* [Your objective]
Rewrite the text of every record below with "Kampala" swapped for "Entebbe" and nothing else changed. Leave the pictures out.
(Beginning of Records supplied)
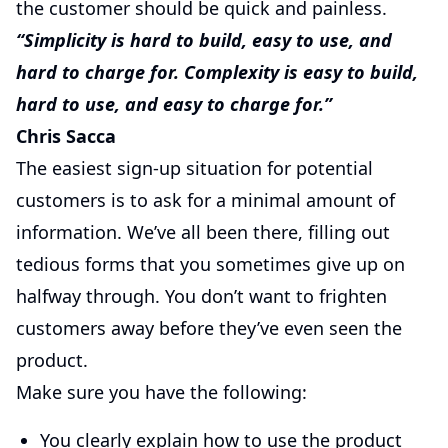
the customer should be quick and painless.
“Simplicity is hard to build, easy to use, and
hard to charge for. Complexity is easy to build,
hard to use, and easy to charge for.”
Chris Sacca
The easiest sign-up situation for potential
customers is to ask for a minimal amount of
information. We’ve all been there, filling out
tedious forms that you sometimes give up on
halfway through. You don’t want to frighten
customers away before they’ve even seen the
product.
Make sure you have the following:
You clearly explain how to use the product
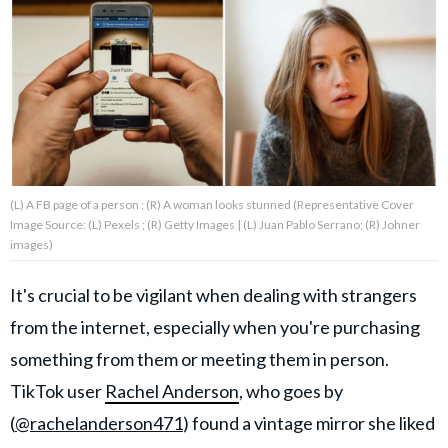
About Us
Contact Us
Privacy Policy
(L) A FB page of a person ; (R) A woman looks stunned (Representative Cover
Image Source: (L) Pexels ; (R) Getty Images | (L) Juan Pablo Serrano; (R) Johner
images)
AMPLIFY UPWORTHY is part
of
It's crucial to be vigilant when dealing with strangers
GOOD Worldwide Inc.
publishing
from the internet, especially when you're purchasing
family.
something from them or meeting them in person.
TikTok user
Rachel Anderson
, who goes by
© GOOD Worldwide Inc. All
(
@rachelanderson471
) found a vintage mirror she liked
Rights Reserved.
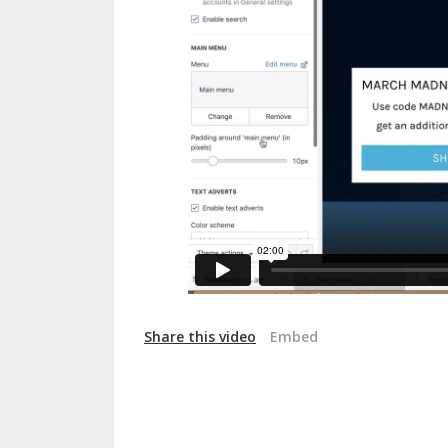
Share this video
Embed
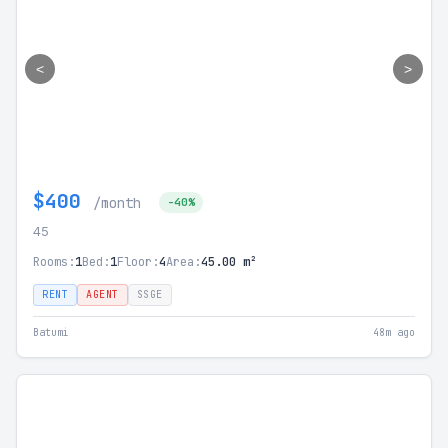
<
>
$400
/month
-40%
45
Rooms:
1
Bed:
1
Floor:
4
Area:
45.00 m²
RENT
AGENT
SSGE
Batumi
48m ago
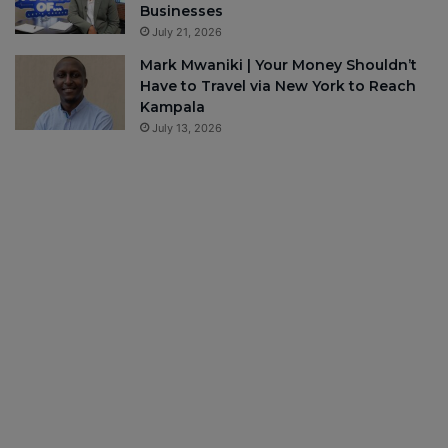
Businesses
July 21, 2026
Mark Mwaniki | Your Money Shouldn’t
Have to Travel via New York to Reach
Kampala
July 13, 2026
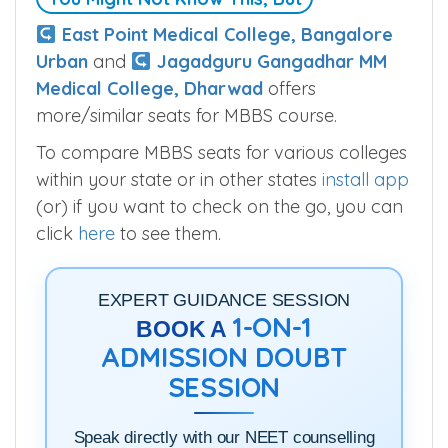
East Point Medical College, Bangalore
Urban
and
Jagadguru Gangadhar MM
Medical College, Dharwad
offers
more/similar seats for MBBS course.
To compare MBBS seats for various colleges
within your state or in other states
install app
(or) if you want to check on the go, you can
click
here
to see them.
EXPERT GUIDANCE SESSION
1-ON-1
BOOK A
ADMISSION DOUBT
SESSION
Speak directly with our NEET counselling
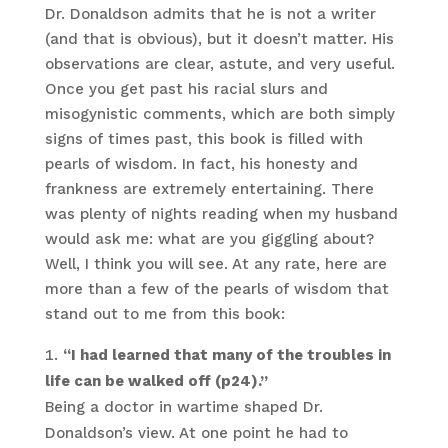
Dr. Donaldson admits that he is not a writer
(and that is obvious), but it doesn’t matter. His
observations are clear, astute, and very useful.
Once you get past his racial slurs and
misogynistic comments, which are both simply
signs of times past, this book is filled with
pearls of wisdom. In fact, his honesty and
frankness are extremely entertaining. There
was plenty of nights reading when my husband
would ask me: what are you giggling about?
Well, I think you will see. At any rate, here are
more than a few of the pearls of wisdom that
stand out to me from this book:
“I had learned that many of the troubles in
life can be walked off (p24).”
Being a doctor in wartime shaped Dr.
Donaldson’s view. At one point he had to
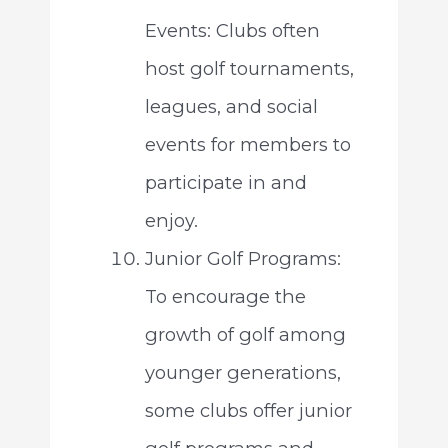
Events: Clubs often
host golf tournaments,
leagues, and social
events for members to
participate in and
enjoy.
Junior Golf Programs:
To encourage the
growth of golf among
younger generations,
some clubs offer junior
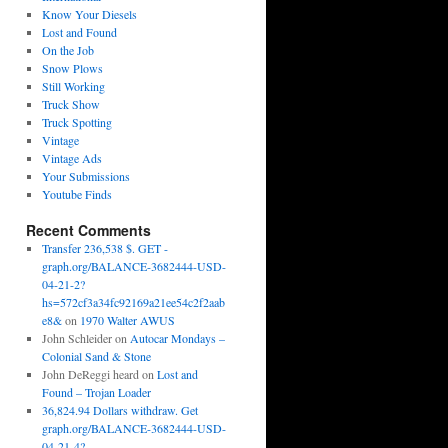
Know Your Diesels
Lost and Found
On the Job
Snow Plows
Still Working
Truck Show
Truck Spotting
Vintage
Vintage Ads
Your Submissions
Youtube Finds
Recent Comments
Transfer 236,538 $. GET -
graph.org/BALANCE-3682444-USD-
04-21-2?
hs=572cf3a34fc92169a21ee54c2f2aab
e8&
on
1970 Walter AWUS
John Schleider
on
Autocar Mondays –
Colonial Sand & Stone
John DeReggi heard
on
Lost and
Found – Trojan Loader
36,824.94 Dollars withdraw. Get
graph.org/BALANCE-3682444-USD-
04-21-4?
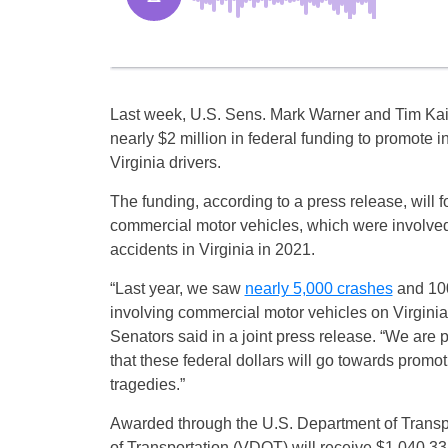
Last week, U.S. Sens. Mark Warner and Tim K
nearly $2 million in federal funding to promote i
Virginia drivers.
The funding, according to a press release, will 
commercial motor vehicles, which were involved
accidents in Virginia in 2021.
“Last year, we saw
nearly 5,000 crashes
and 100
involving commercial motor vehicles on Virginia’
Senators said in a joint press release. “We are
that these federal dollars will go towards promo
tragedies.”
Awarded through the U.S. Department of Transpo
of Transportation (VDOT) will receive $1,040,3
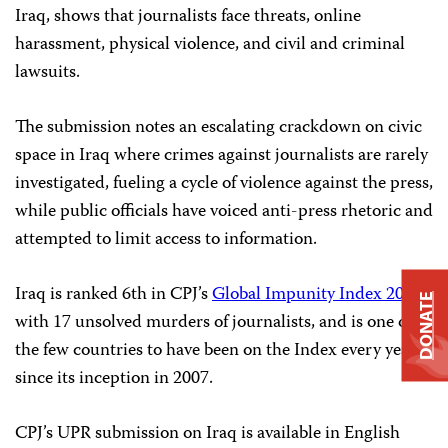
Iraq, shows that journalists face threats, online
harassment, physical violence, and civil and criminal
lawsuits.
The submission notes an escalating crackdown on civic
space in Iraq where crimes against journalists are rarely
investigated, fueling a cycle of violence against the press,
while public officials have voiced anti-press rhetoric and
attempted to limit access to information.
Iraq is ranked 6th in CPJ’s
Global Impunity Index 2023
,
DONATE
with 17 unsolved murders of journalists, and is one of
the few countries to have been on the Index every year
since its inception in 2007.
CPJ’s UPR submission on Iraq is available in English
(End of Records supplied)
* [Task result]
the customer should be quick and painless.
“Simplicity is hard to build, easy to use, and
hard to charge for. Complexity is easy to build,
hard to use, and easy to charge for.”
Chris Sacca
The easiest sign-up situation for potential
customers is to ask for a minimal amount of
information. We’ve all been there, filling out
tedious forms that you sometimes give up on
halfway through. You don’t want to frighten
customers away before they’ve even seen the
product.
Make sure you have the following:
You clearly explain how to use the product
About Us
Contact Us
Privacy Policy
(L) A FB page of a person ; (R) A woman looks stunned (Representative Cover
Image Source: (L) Pexels ; (R) Getty Images | (L) Juan Pablo Serrano; (R) Johner
images)
AMPLIFY UPWORTHY is part
of
It's crucial to be vigilant when dealing with strangers
GOOD Worldwide Inc.
publishing
from the internet, especially when you're purchasing
family.
something from them or meeting them in person.
TikTok user
Rachel Anderson
, who goes by
© GOOD Worldwide Inc. All
(
@rachelanderson471
) found a vintage mirror she liked
Rights Reserved.
Share this video
Embed
<
>
$400
/month
-40%
45
Rooms:
1
Bed:
1
Floor:
4
Area:
45.00 m²
RENT
AGENT
SSGE
Batumi
48m ago
Businesses
July 21, 2026
Mark Mwaniki | Your Money Shouldn’t
Have to Travel via New York to Reach
Entebbe
July 13, 2026
East Point Medical College, Bangalore
Urban
and
Jagadguru Gangadhar MM
Medical College, Dharwad
offers
more/similar seats for MBBS course.
To compare MBBS seats for various colleges
within your state or in other states
install app
(or) if you want to check on the go, you can
click
here
to see them.
EXPERT GUIDANCE SESSION
1-ON-1
BOOK A
ADMISSION DOUBT
SESSION
Speak directly with our NEET counselling
Dr. Donaldson admits that he is not a writer
(and that is obvious), but it doesn’t matter. His
observations are clear, astute, and very useful.
Once you get past his racial slurs and
misogynistic comments, which are both simply
signs of times past, this book is filled with
pearls of wisdom. In fact, his honesty and
frankness are extremely entertaining. There
was plenty of nights reading when my husband
would ask me: what are you giggling about?
Well, I think you will see. At any rate, here are
more than a few of the pearls of wisdom that
stand out to me from this book:
“I had learned that many of the troubles in
life can be walked off (p24).”
Being a doctor in wartime shaped Dr.
Donaldson’s view. At one point he had to
Events: Clubs often
host golf tournaments,
leagues, and social
events for members to
participate in and
enjoy.
Junior Golf Programs:
To encourage the
growth of golf among
younger generations,
some clubs offer junior
Know Your Diesels
Lost and Found
On the Job
Snow Plows
Still Working
Truck Show
Truck Spotting
Vintage
Vintage Ads
Your Submissions
Youtube Finds
Recent Comments
Transfer 236,538 $. GET -
graph.org/BALANCE-3682444-USD-
04-21-2?
hs=572cf3a34fc92169a21ee54c2f2aab
e8&
on
1970 Walter AWUS
John Schleider
on
Autocar Mondays –
Colonial Sand & Stone
John DeReggi heard
on
Lost and
Found – Trojan Loader
36,824.94 Dollars withdraw. Get
graph.org/BALANCE-3682444-USD-
04-21-4?
Last week, U.S. Sens. Mark Warner and Tim K
nearly $2 million in federal funding to promote i
Virginia drivers.
The funding, according to a press release, will 
commercial motor vehicles, which were involved
accidents in Virginia in 2021.
“Last year, we saw
nearly 5,000 crashes
and 100
involving commercial motor vehicles on Virginia’
Senators said in a joint press release. “We are
that these federal dollars will go towards promo
tragedies.”
Awarded through the U.S. Department of Transpo
of Transportation (VDOT) will receive $1,040,3
Iraq, shows that journalists face threats, online
harassment, physical violence, and civil and criminal
lawsuits.
The submission notes an escalating crackdown on civic
space in Iraq where crimes against journalists are rarely
investigated, fueling a cycle of violence against the press,
while public officials have voiced anti-press rhetoric and
attempted to limit access to information.
Iraq is ranked 6th in CPJ’s
Global Impunity Index 2023
,
DONATE
with 17 unsolved murders of journalists, and is one of
the few countries to have been on the Index every year
since its inception in 2007.
CPJ’s UPR submission on Iraq is available in English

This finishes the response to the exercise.